=== PROVIDED DATA ===

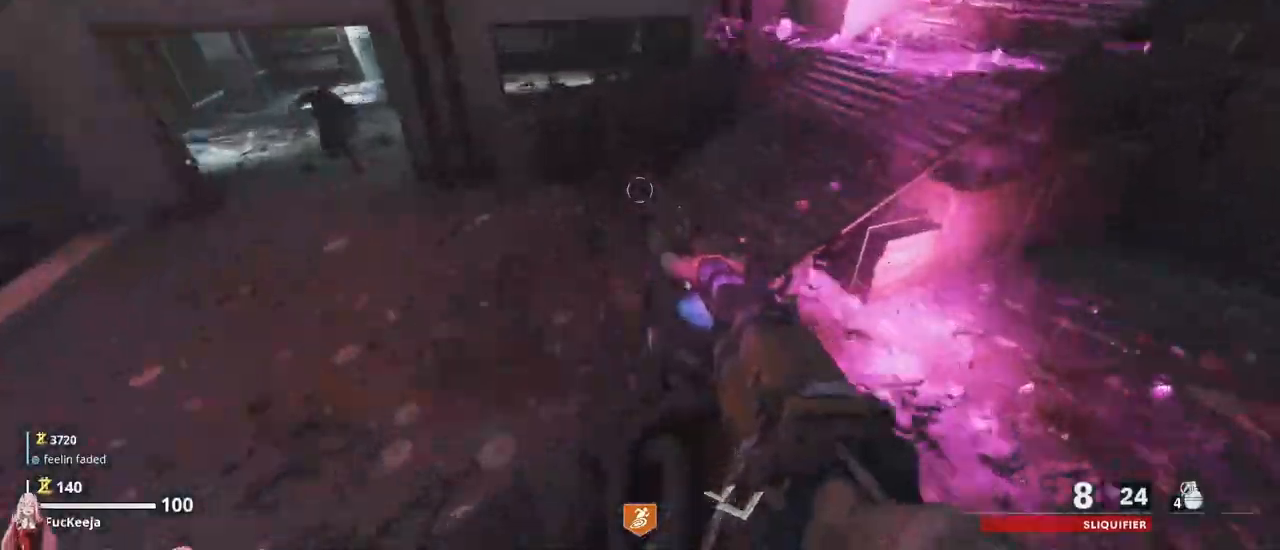
Gameplay with keyboard and mouse; each line is a JSON object with the keys held at the frame after it. "events" lists presses ("down") and releases ("up") of "1", "2", "3", "4", "5", "a", "alt", "c", "caps_lock", "ctrl", "d", "e", "f", "g", "q", "r", "s", "shift", "t", "tab", "v", "w", "x" and "z" between this image and that frame as [ms after this image, input, new state], when the widget could be followed in between. No other keys are recorded. Mouse buttons are not recorded. Not read: mouse_move.
{"keys": ["shift", "w"], "events": [[167, "d", "up"], [200, "shift", "down"], [300, "a", "down"], [400, "a", "up"]]}
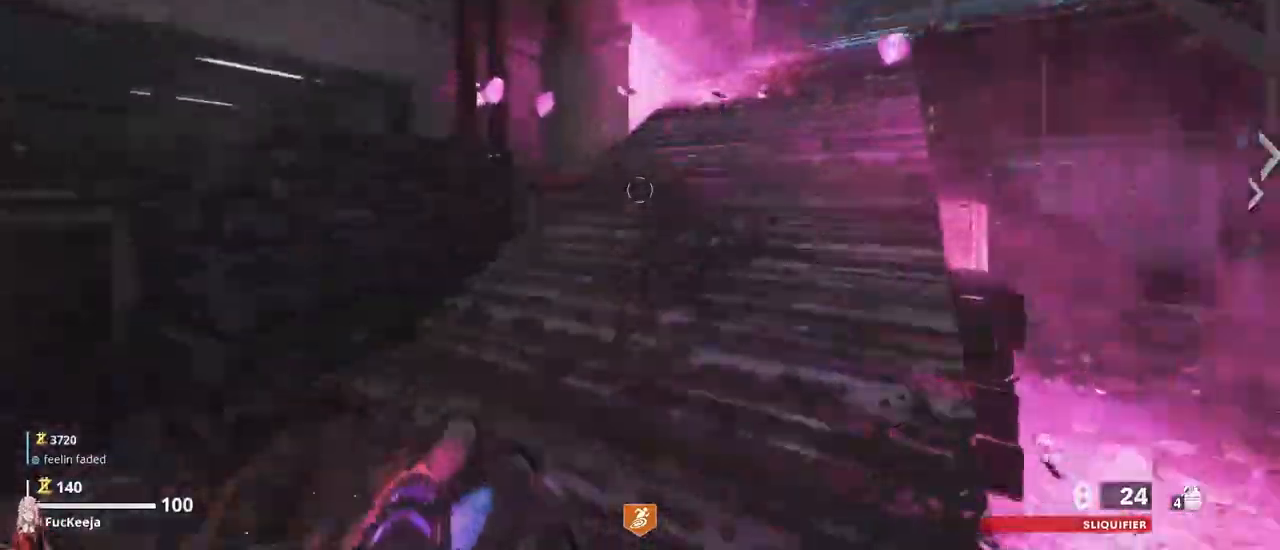
{"keys": ["shift", "w"], "events": []}
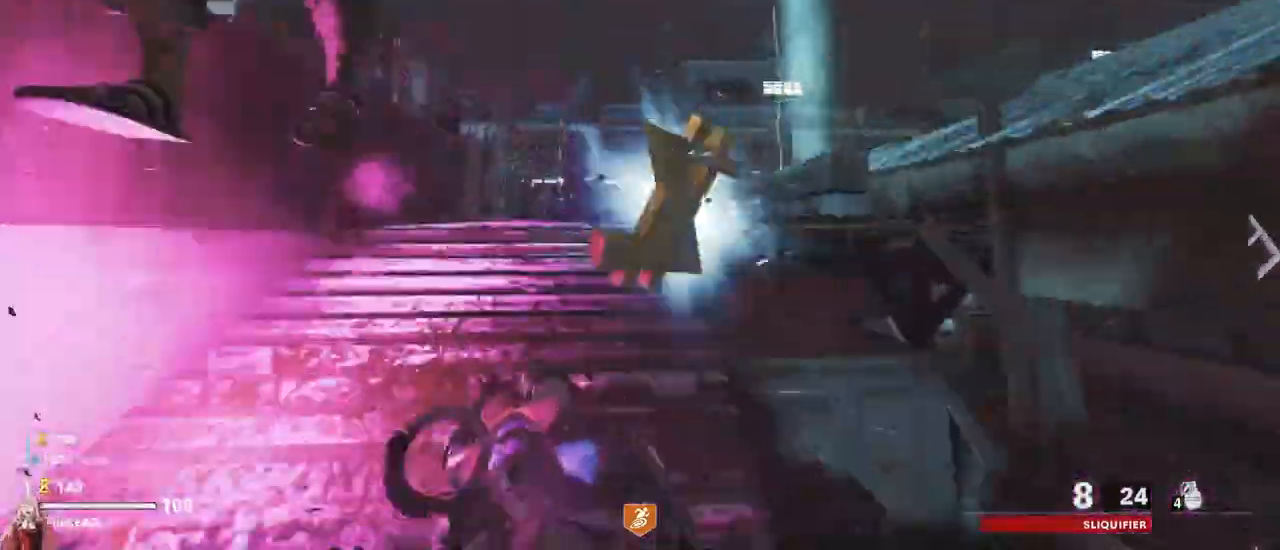
{"keys": ["d"]}
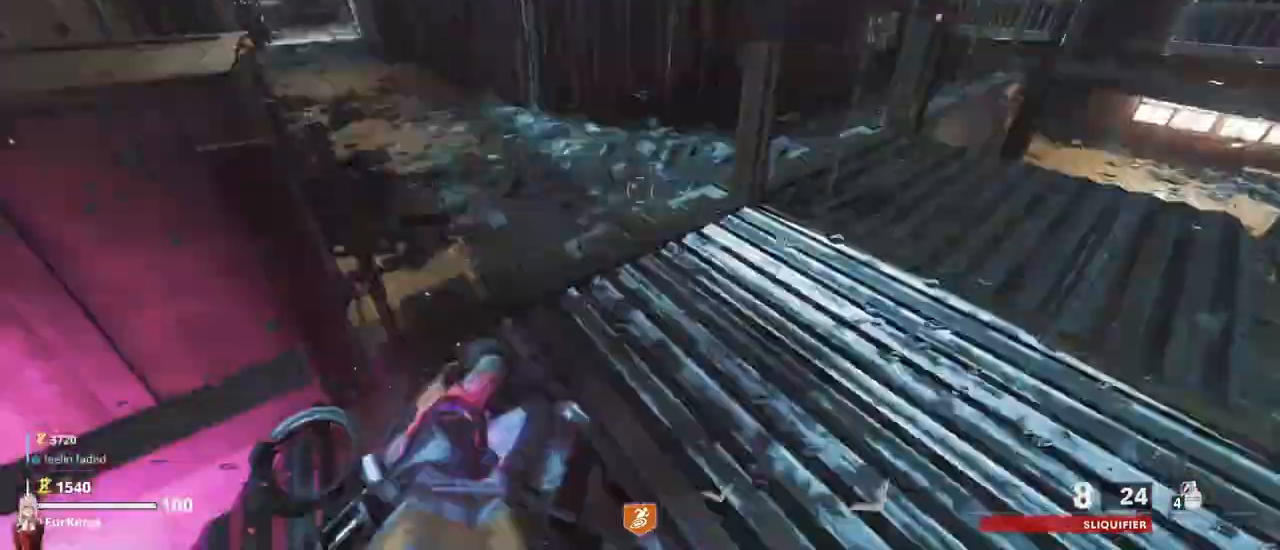
{"keys": []}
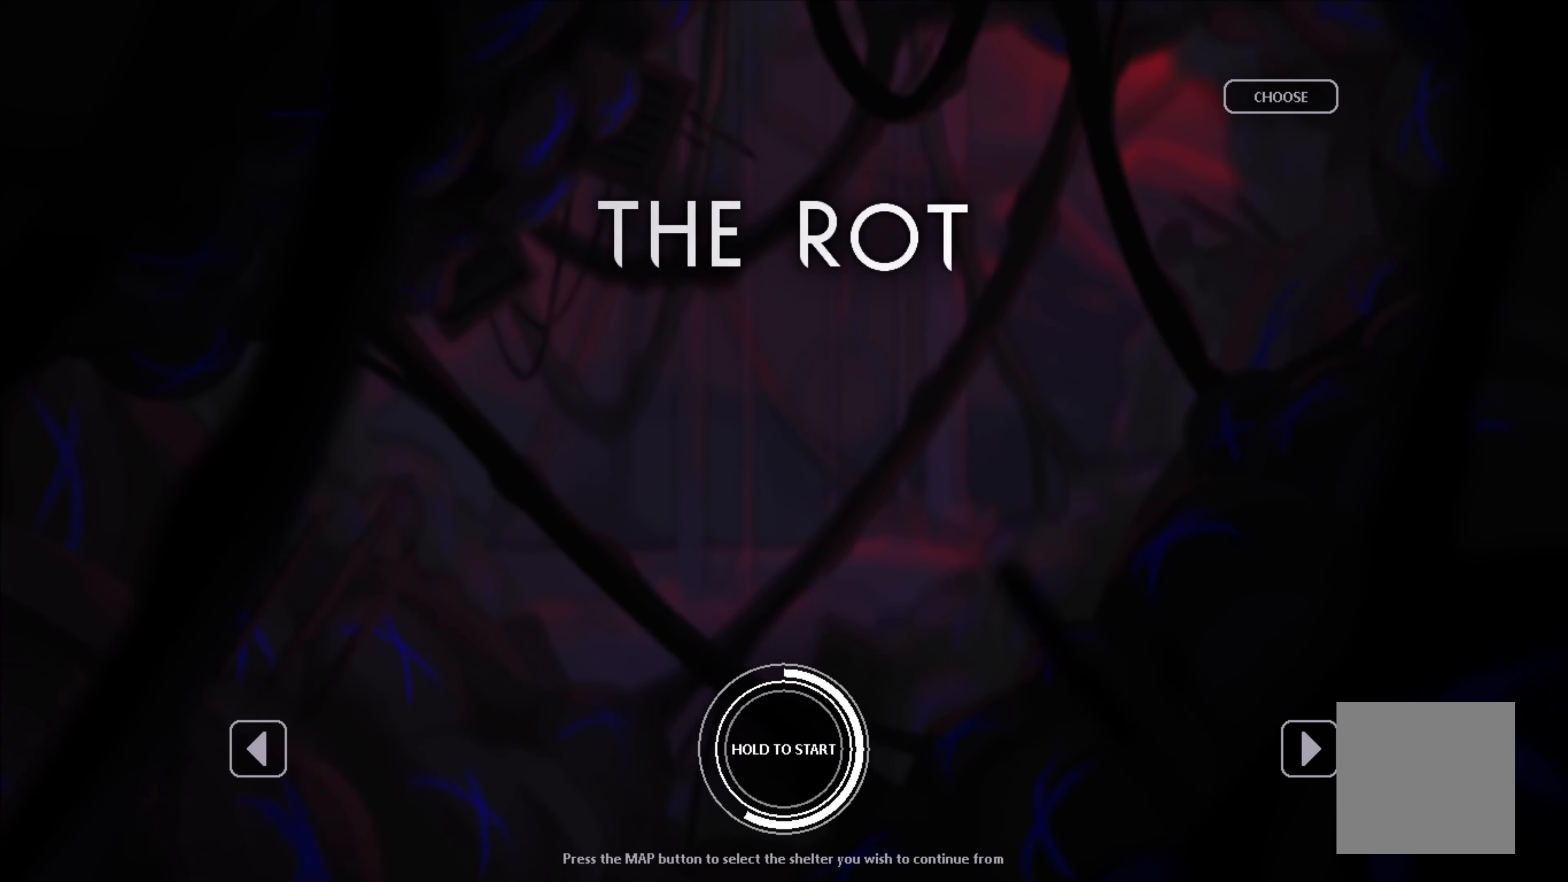
Gameplay with a controller (Xbox layout); each line is a JSON object with the inputs held at the frame after it. "events" lists button and stick changes between this image and that frame as [ms after this image, input, new state], when the widget could be followed in between. Not read: right_stick.
{"buttons": ["A"], "left_stick": "center", "events": []}
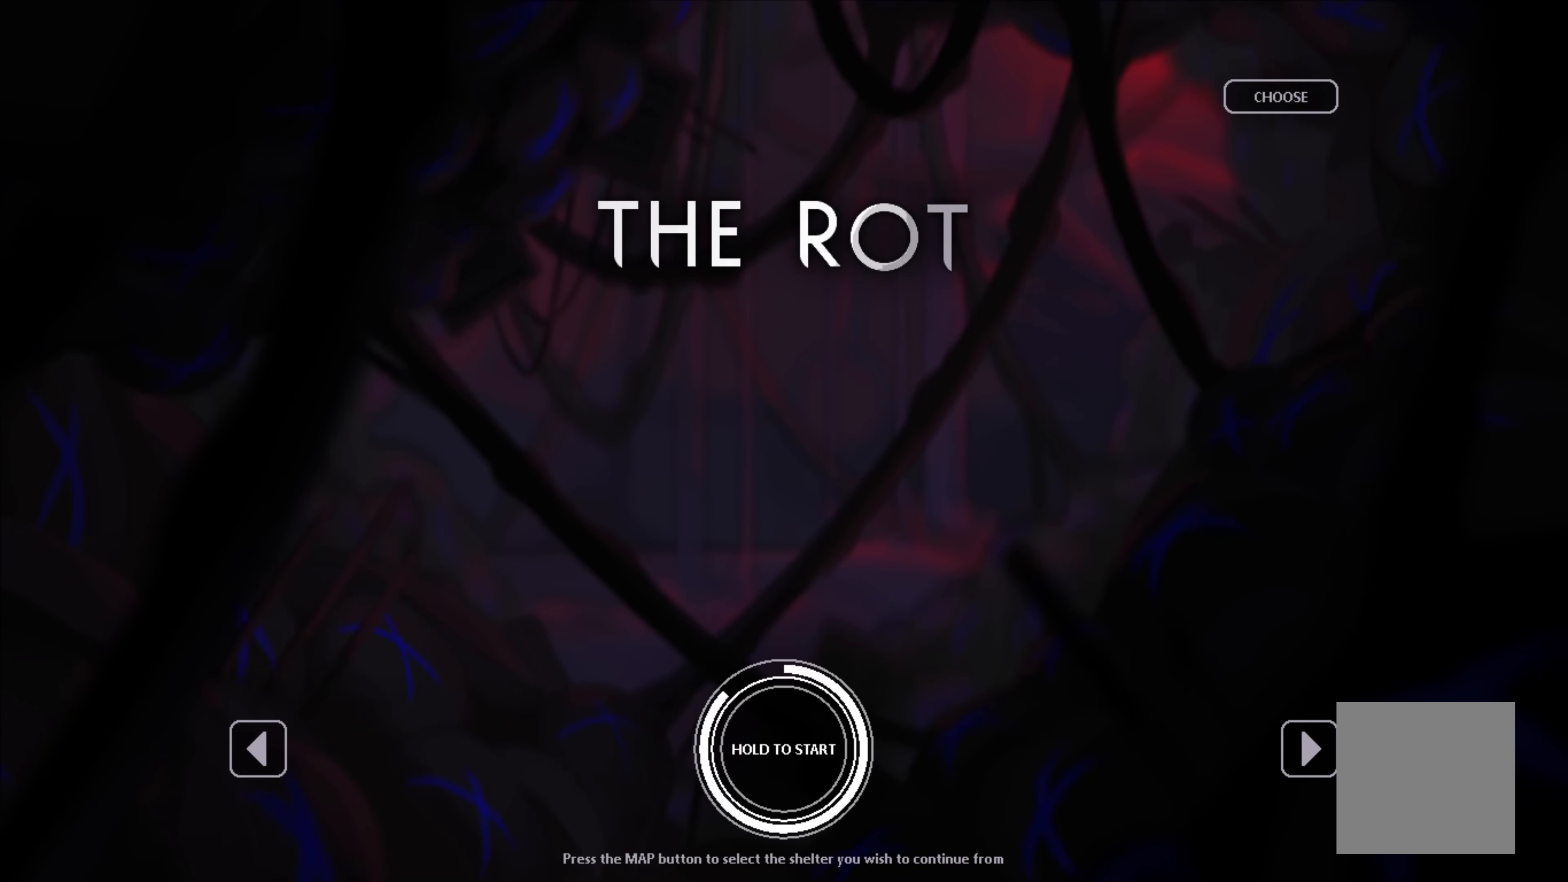
{"buttons": ["A"], "left_stick": "center", "events": []}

===

» **WHAT THE EXERCISE ASKS**:
None of the pictures belong in the result. Print exactly the lines from the one containing "Gameplay with a" through the final line of the entries.

» **TASK OUTPUT**:
Gameplay with a controller (Xbox layout); each line is a JSON object with the inputs held at the frame after it. "events" lists button and stick changes between this image and that frame as [ms after this image, input, new state], when the widget could be followed in between. Not read: right_stick.
{"buttons": ["A"], "left_stick": "center", "events": []}
{"buttons": ["A"], "left_stick": "center", "events": []}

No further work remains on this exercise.